* PAGE:
Collaboration interne entre services achats et ventes
Face à cette réalité, des entreprises ont retravaillé leur positionnement, comme IDEMIA qui s’est découvert « service essentiel à la vie de la Nation », et a fait le choix de se renforcer sur certains marchés et d’en abandonner d’autres. C’est notamment la collaboration en interne entre les services achats et ventes qui a permis cette réorientation stratégique.
« On voit désormais les achats qui arrivent en support des ventes : les vendeurs nous utilisent pour pousser les arguments, ou savoir comment être différenciant. » Xavier CASSIGNOL, Chief Procurement Officer, IDEMIA
De façon générale, les entreprises ont toutes été confrontées aux mêmes difficultés : perte de lien, collectif abimé, sentiment de solitude, démotivation, perte de sens, difficulté pour les collaborateurs à revenir sur site.
En parallèle, certains voient dans cette crise une véritable opportunité : les crises ont mis en exergue un besoin de piloter les entreprises différemment, de se recentrer et de basculer dans un autre mode de fonctionnement.
« La responsabilité des managers achats est de ne pas retourner en arrière avec les mêmes pratiques centrées sur les prix. Il faut aller vers de nouveaux leviers tels que l’économie circulaire ou le design to value ». Pascal PELON, Directeur des Achats, Axa France
Se pose alors la question de savoir comment réengager les collaborateurs, les remobiliser, redonner du sens à leur travail et les accompagner dans ce basculement.
Les compétences de demain
De nouvelles compétences recherchées chez les collaborateurs
Fort de ces constats, les entreprises ne s’attachent plus aux mêmes compétences pour recruter. Veronica CAPELLA-SOSSON identifie le profil des collaborateurs adaptés au contexte d’incertitude actuel : agiles, empathiques, à l’écoute et qui ont une intelligence collective tout en étant solides sur les fondamentaux techniques de leur métier.
Pour Xavier CASSIGNOL, il est aussi important que les collaborateurs aient une « vue globale de l’entreprise, de son écosystème et de la géopolitique ». Et plus de lien avec l’interne, le marketing et le business. Des profils d’entrepreneurs, qui ont en plus un rapport au risque intéressant. Il faut sécuriser, mais aussi être capable d’arbitrer et de prendre des risques mesurés.

* LISTING:
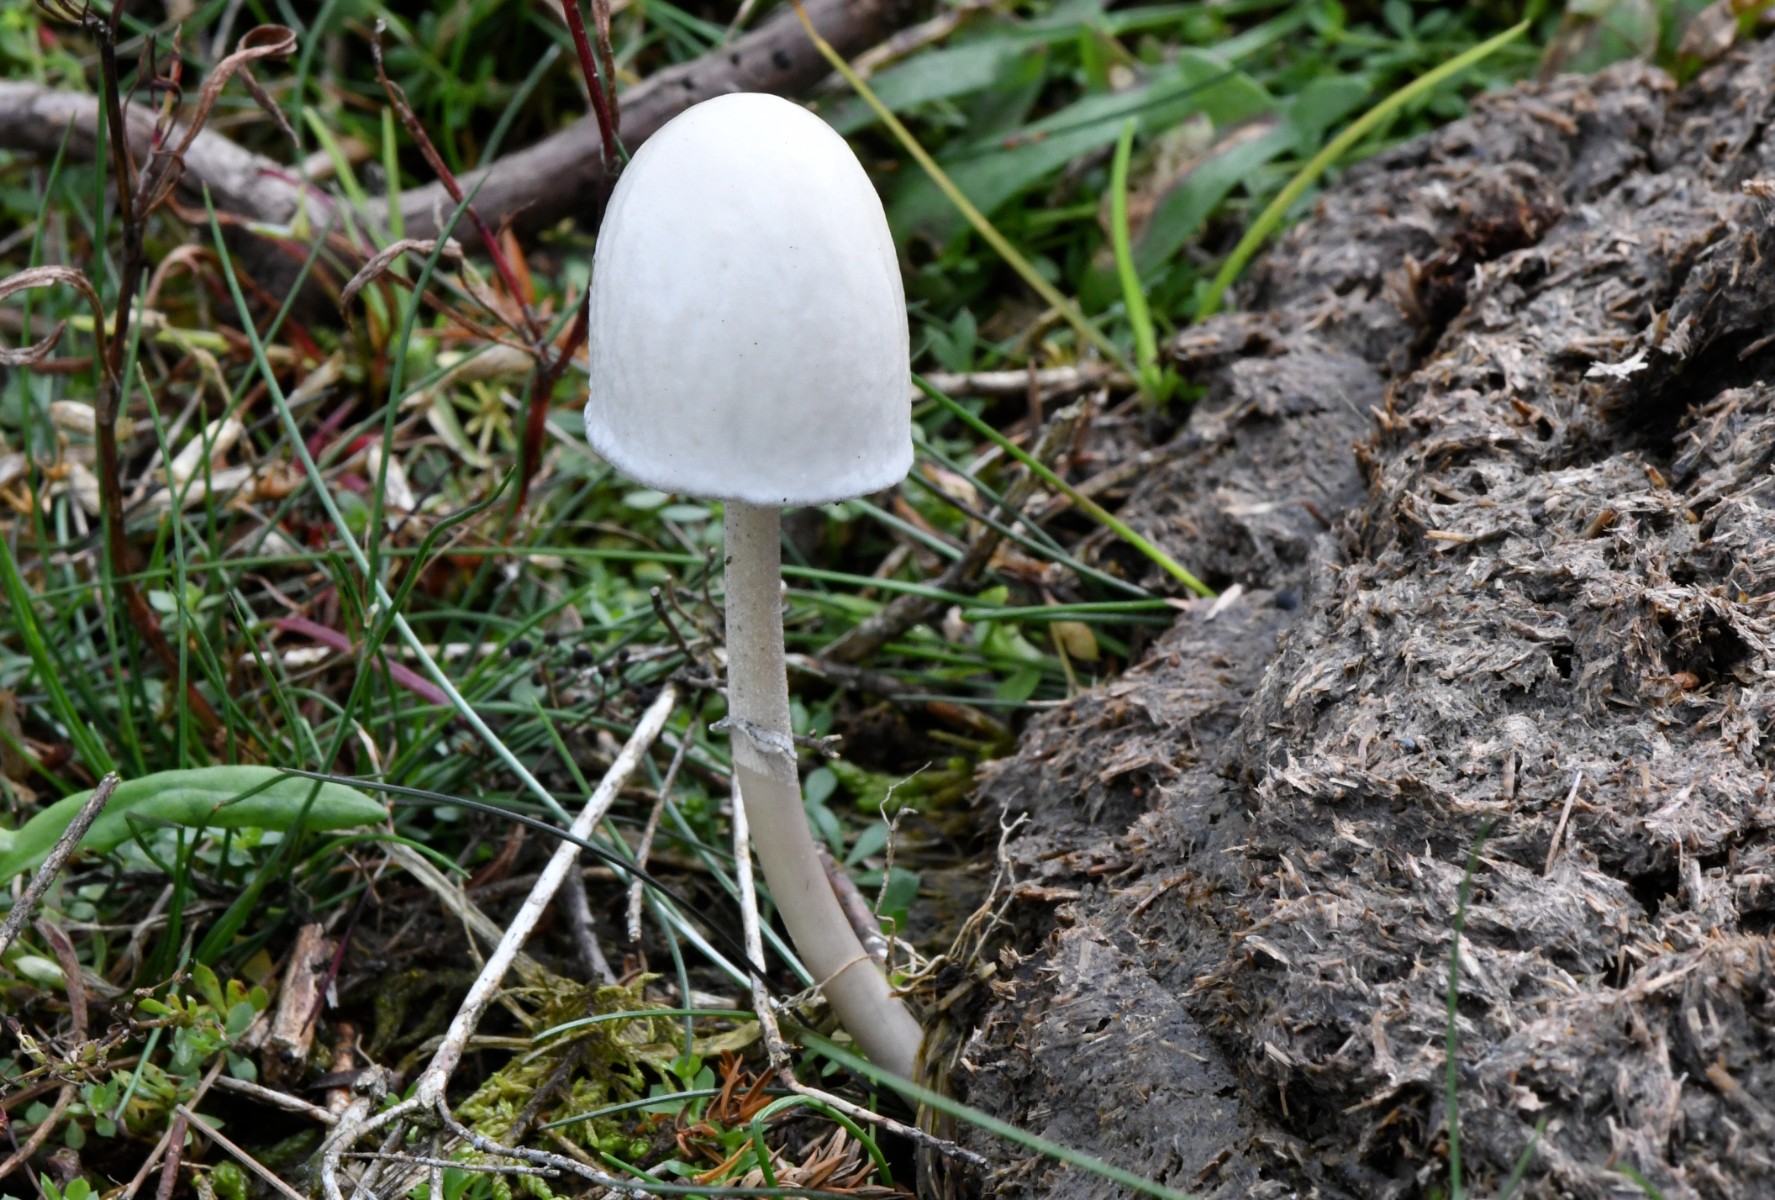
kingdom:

* EXERCICES:
(1) Recopiez le passage de la page compris entre « Les compétences de » et « des risques mesurés. », bornes incluses.
(2) Répondez d'après la page :
(a) Quel poste Xavier CASSIGNOL occupe-t-il chez IDEMIA ?
(b) Quels nouveaux leviers Pascal PELON cite-t-il pour les managers achats ?
(c) Quelle expression IDEMIA s'est-elle découverte pour se qualifier ?
Le listing forme un matériau indépendant de la page.

* CORRIGÉS:
(1)
Les compétences de demain
De nouvelles compétences recherchées chez les collaborateurs
Fort de ces constats, les entreprises ne s’attachent plus aux mêmes compétences pour recruter. Veronica CAPELLA-SOSSON identifie le profil des collaborateurs adaptés au contexte d’incertitude actuel : agiles, empathiques, à l’écoute et qui ont une intelligence collective tout en étant solides sur les fondamentaux techniques de leur métier.
Pour Xavier CASSIGNOL, il est aussi important que les collaborateurs aient une « vue globale de l’entreprise, de son écosystème et de la géopolitique ». Et plus de lien avec l’interne, le marketing et le business. Des profils d’entrepreneurs, qui ont en plus un rapport au risque intéressant. Il faut sécuriser, mais aussi être capable d’arbitrer et de prendre des risques mesurés.

(2)
(a) Chief Procurement Officer.
(b) L'économie circulaire et le design to value.
(c) « service essentiel à la vie de la Nation ».